Im Foyer des Kulturzentrums wird Alzbeta Müller ausstellen. Sie hat in Prag Grafik und Malerei studiert und präsentiert großformatige, kraftvolle Portraits. Sie zeigen den Menschen als Individuum mit seinen spezifischen Emotionen. Die Arbeiten sind flächig angelegt. Mit groben Strichen, oft kombiniert mit Zeichnungen, arbeitet sie die Charakteristika der porträtierten Person heraus.
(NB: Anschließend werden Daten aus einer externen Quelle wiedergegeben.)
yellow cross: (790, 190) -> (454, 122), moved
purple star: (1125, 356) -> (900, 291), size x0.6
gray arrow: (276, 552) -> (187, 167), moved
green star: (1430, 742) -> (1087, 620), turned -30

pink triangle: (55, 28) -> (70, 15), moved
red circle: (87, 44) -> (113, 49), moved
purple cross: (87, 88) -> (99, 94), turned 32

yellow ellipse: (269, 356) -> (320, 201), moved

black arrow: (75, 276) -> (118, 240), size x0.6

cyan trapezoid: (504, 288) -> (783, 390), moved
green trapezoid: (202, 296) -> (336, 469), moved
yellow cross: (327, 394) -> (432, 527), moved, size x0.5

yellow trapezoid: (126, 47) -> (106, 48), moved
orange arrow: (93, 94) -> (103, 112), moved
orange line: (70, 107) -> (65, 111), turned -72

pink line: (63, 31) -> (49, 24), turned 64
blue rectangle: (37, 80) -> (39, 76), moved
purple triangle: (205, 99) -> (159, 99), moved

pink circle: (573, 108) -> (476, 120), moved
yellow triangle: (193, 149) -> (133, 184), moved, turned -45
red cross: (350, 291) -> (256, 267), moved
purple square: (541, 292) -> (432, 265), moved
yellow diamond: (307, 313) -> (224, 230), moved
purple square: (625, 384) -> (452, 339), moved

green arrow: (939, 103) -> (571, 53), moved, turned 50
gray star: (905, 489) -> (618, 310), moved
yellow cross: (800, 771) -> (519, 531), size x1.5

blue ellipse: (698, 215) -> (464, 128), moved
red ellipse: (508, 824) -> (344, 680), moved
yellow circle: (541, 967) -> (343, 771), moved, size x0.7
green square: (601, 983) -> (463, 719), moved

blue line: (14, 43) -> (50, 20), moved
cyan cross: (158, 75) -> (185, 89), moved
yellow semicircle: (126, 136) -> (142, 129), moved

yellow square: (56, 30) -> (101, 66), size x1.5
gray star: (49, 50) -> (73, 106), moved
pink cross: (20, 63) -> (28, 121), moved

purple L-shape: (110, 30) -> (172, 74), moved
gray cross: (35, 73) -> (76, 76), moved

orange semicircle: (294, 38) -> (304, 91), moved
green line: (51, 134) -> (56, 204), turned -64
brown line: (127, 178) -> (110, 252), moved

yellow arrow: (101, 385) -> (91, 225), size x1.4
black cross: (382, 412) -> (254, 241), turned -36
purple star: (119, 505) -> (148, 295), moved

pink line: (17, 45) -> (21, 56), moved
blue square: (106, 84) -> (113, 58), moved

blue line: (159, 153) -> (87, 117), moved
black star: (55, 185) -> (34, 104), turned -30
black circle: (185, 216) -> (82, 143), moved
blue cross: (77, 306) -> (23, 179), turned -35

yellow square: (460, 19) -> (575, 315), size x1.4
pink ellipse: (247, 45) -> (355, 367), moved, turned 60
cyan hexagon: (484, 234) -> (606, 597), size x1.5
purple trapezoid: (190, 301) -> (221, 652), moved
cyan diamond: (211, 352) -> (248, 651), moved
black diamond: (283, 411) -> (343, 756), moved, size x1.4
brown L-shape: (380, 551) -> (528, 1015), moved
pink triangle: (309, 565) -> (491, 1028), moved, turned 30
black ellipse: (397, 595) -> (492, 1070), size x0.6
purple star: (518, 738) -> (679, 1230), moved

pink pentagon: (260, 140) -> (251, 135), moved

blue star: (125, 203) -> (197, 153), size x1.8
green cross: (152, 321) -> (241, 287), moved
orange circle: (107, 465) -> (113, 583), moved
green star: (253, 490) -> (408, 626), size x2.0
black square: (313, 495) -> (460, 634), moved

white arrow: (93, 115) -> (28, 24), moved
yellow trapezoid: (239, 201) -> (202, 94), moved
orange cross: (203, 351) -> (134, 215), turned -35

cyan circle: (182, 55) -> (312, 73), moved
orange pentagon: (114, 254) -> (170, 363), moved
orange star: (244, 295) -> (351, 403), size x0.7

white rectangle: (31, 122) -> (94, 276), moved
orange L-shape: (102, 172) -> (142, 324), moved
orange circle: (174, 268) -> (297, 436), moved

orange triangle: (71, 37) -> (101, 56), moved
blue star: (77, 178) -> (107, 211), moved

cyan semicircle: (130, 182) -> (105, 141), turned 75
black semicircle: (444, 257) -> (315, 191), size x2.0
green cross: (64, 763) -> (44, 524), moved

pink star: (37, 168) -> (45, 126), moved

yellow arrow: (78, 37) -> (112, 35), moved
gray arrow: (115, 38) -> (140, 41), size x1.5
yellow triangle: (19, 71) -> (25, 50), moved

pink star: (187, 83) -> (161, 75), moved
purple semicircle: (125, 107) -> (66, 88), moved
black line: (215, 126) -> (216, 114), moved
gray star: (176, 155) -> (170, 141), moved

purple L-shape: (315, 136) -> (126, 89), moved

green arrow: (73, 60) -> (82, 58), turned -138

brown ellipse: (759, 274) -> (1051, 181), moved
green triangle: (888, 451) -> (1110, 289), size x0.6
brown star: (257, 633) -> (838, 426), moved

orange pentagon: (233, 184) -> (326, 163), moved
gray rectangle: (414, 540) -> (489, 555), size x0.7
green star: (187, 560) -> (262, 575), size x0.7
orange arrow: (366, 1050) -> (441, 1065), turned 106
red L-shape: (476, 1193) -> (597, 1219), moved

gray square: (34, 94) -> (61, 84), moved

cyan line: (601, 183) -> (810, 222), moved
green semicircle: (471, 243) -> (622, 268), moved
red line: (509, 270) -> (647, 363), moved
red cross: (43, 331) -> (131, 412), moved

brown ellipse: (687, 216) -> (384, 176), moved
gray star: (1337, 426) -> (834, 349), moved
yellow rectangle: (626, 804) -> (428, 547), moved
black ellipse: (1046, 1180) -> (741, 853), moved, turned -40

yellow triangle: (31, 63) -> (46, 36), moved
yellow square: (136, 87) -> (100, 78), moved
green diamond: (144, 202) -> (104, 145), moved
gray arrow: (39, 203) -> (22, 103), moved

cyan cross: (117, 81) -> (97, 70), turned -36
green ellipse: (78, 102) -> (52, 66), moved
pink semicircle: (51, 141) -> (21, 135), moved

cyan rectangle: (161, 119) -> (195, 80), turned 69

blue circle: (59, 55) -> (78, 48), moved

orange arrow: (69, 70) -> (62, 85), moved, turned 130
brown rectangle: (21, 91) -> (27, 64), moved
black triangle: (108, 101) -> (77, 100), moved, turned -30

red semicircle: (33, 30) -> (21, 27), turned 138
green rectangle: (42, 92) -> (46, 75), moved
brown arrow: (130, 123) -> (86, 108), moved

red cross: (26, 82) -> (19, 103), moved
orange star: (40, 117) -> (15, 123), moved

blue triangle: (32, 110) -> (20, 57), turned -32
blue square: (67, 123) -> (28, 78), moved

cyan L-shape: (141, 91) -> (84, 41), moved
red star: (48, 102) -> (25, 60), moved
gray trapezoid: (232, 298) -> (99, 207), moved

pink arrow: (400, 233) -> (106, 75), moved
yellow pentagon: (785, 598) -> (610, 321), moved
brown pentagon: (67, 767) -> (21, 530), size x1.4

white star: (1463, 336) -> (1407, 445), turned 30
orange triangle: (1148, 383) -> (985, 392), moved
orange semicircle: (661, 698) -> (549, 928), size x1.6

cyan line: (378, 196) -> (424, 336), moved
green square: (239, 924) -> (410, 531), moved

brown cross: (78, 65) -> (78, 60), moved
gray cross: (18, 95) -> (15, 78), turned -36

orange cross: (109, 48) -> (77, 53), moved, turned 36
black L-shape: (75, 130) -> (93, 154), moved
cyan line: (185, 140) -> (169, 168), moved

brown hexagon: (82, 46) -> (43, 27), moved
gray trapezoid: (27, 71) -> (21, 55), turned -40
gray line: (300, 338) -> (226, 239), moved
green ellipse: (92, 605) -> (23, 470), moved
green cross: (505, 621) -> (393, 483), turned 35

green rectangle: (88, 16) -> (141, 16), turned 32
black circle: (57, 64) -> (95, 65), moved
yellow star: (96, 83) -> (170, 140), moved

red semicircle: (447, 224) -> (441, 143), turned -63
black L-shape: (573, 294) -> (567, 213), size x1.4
Skulpturen gibt es auch im Innenraum des Kulturzentrums zu sehen, so zum Beispiel von dem jungen Bildhauer Philipp Liehr. Er lässt sich inspirieren von Szenen, in denen viele Menschen emotionsgeladen zusammenkommen: auf Bahnhöfen, an Theaterausgängen oder Sportstätten. Die Gefühle, die sich dabei bei ihm selbst einstellen, hält er in schnellen Skizzen fest, auf deren Basis er direkt seine Skulpturen fertigt, ohne vorher Modelle aus Ton oder Gips zu erstellen. Bei seinen Skulpturen muss der Betrachter schon genauer hinschauen, es sind kleine präzise ausgearbeitete Figuren. So misst eine seiner Figuren, der „Iron Man“, nur 12 Zentimeter. Eine andere Technik präsentiert Claudia Hölzel, nämlich textile Kunst. Die vielfach mit Kunstpreisen ausgezeichnete Fränkin trägt farbige Stoffe mit unsichtbaren Nähten auf die Leinwand auf. Sie arbeitet dabei mit feinsten Farbabstufungen und mit den unterschiedlichsten Stoffstrukturen: Vom feinsten Organza bis zum schweren Möbelstoff, von selbstgefärbten Naturfaserstoffen bis zum synthetischen Kunstleder.

Berührend sind die Fotoarbeiten der Österreicherin Brigitta-Maria Lankowitz. Das Flüchtlingsdrama im Mittelmeer beschäftigt sie seit langem. Bei den tausenden dort ertrunkenen Flüchtlingen gewinnt ihre Fotoserie „Lampedusa“ traurige Aktualität. Die Fotografien vermitteln in erschütternder Eindringlichkeit die Sehnsucht der Flüchtlinge aus Afrika und gleichzeitig die Vergeblichkeit ihrer Hoffnung. Ein den Truderinger bereits vertrauter Bildhauer ist Peter Schwenk. 2011 hat er mit seiner „Erzählkugel“ den Publikumspreis gewonnen. Die silberne Skulptur konnte mithilfe des BA angekauft werden und prägt seitdem den Eingang des Kulturzentrums. Diesmal zeigt Peter Schwenk eine neue, hoch aufstrebende Komposition. In einer Art Turm scheinen die vielen Kugeln in tänzerischer Spannung nach einem neuen Gleichgewicht zu suchen.

Die Vernissage findet an diesem Donnerstag, 13. April, um 19 Uhr statt, die Eröffnungsrede hält Dr. Hans-Georg Küppers. Die Kunst-Tage sind dann über die Ostertage von Karfreitag, 14., bis Montag, 17. April, jeweils von 14 bis 18 Uhr geöffnet. Der Eintritt ist frei.